The Cunard Building was erected in the early 20th century during a period when Liverpool was a bustling hub of global trade and maritime activity.

Designed by architects William Edward Willink and Philip Coldwell Thicknesse, the building’s construction began in 1914 and was completed in 1917. Its architectural style is a blend of Italian Renaissance and Greek Revival, with elaborate detailing that reflects the grandeur of its era.

Sir Samuel Cunard.  Credit: Wikipedia (Public Domain)
Sir Samuel Cunard. Credit: Wikipedia (Public Domain)

Upon its completion, the Cunard Building became the headquarters of the Cunard Line, which had been founded in 1839 by Samuel Cunard.

The company played a pivotal role in transatlantic travel, with its ships known for their speed, safety, and luxury. From the building, the company managed its fleet of ocean liners that connected Liverpool with New York and other major ports around the world.

For decades, the Cunard Building was the nerve centre of the company’s operations.

The building’s interior was equally impressive, with lavish offices and public areas that exuded elegance and sophistication, providing a fitting backdrop for a company synonymous with luxury travel.

The Cunard Building witnessed numerous historic events throughout the 20th century. During both World Wars, the Cunard Line’s ships were requisitioned for military service, playing crucial roles in transporting troops and supplies.

According to Winston Churchill, the war was shortened by one year thanks to Cunard’s Queen Mary and Queen Elizabeth.

Despite the challenges, the Cunard Building remained a steadfast symbol of the company’s resilience and the city’s maritime prowess.

As the age of ocean liners waned with air travel becoming more popular, the role of the Cunard Building evolved.

In 1967, Cunard moved its headquarters to Southampton, and the building transitioned to other uses. However, its historical and architectural significance ensured its preservation.

Today, the Cunard Building houses various offices and public services, including parts of Liverpool City Council. As well as being the home of the British Music Experience (BME).

British Music Experience
British Music Experience

The building was granted Grade II listed status, ensuring its protection and preservation for future generations. It remains an integral part of Liverpool’s waterfront.

While the building no longer serves as the headquarters for the shipping line, the legacy of Cunard lives on. The company continues to operate luxury cruises, and its ships, including the Queen Mary 2, Queen Elizabeth, and Queen Victoria, remain some of the most prestigious in the world.

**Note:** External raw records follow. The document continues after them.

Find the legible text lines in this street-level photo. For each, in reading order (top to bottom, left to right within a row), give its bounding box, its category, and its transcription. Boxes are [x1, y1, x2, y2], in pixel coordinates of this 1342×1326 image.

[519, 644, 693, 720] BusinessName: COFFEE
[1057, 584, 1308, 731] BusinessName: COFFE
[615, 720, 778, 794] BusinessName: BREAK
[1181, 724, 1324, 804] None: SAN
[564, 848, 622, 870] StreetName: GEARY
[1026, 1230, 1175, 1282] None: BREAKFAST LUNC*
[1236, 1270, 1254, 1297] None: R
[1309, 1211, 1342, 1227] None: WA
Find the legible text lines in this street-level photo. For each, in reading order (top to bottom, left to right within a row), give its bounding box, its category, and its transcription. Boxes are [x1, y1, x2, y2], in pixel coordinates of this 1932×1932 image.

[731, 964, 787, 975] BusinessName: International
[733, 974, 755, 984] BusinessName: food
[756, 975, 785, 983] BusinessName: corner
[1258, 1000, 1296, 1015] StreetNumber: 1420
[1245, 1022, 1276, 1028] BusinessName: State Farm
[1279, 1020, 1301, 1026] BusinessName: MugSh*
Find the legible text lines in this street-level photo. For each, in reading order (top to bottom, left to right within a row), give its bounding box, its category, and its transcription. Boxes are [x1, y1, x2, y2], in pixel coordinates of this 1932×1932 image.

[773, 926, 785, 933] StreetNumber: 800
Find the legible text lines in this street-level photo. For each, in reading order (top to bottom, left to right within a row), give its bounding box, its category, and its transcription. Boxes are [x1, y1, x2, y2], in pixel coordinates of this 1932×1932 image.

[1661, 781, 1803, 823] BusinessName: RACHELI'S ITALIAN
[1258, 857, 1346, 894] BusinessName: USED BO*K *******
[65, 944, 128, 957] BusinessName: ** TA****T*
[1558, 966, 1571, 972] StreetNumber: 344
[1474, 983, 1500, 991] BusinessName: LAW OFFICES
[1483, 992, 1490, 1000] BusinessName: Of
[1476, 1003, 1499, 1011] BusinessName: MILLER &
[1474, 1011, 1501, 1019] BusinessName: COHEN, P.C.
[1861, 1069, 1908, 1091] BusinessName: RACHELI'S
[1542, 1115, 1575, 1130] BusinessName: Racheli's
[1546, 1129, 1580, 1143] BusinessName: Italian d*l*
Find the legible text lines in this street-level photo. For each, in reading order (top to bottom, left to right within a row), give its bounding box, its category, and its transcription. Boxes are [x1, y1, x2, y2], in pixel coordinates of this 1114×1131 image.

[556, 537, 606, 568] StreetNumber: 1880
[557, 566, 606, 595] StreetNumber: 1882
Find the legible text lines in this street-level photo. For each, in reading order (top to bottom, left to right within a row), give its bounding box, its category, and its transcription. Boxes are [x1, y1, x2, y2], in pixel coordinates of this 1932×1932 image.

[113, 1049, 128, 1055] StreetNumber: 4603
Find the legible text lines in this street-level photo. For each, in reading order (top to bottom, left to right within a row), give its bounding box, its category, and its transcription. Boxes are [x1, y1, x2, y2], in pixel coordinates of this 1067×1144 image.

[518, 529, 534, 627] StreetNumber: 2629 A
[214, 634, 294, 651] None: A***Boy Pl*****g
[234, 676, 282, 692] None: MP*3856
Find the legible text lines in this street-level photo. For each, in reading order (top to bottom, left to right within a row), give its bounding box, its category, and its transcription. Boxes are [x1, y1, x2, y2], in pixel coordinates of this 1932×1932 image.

Each time a Cunard ship sails into Liverpool, it pays homage to the city and the building that were integral to its storied past.

Today, June 3, will see that relationship blossom again as Liverpool hosts the naming ceremony for Cunard’s latest cruise liner, Queen Anne.

The ceremony, starting at 4.00pm, will be hosted by TV’s Emma Willis alongside her husband, Busted’s Matt Willis.

Andrea Bocelli and a host of other phenomenal performers will also lead the celebrations into the night where at around 10.00pm fireworks will signal Queen Anne’s goodbye from the River Mersey.

The Cunard Building is more than just an architectural gem; it is a symbol of Liverpool’s enduring connection to the sea and its place in the records of maritime history. As we look towards the future, it stands as a reminder of the city’s past and its continuing legacy as a gateway to the world.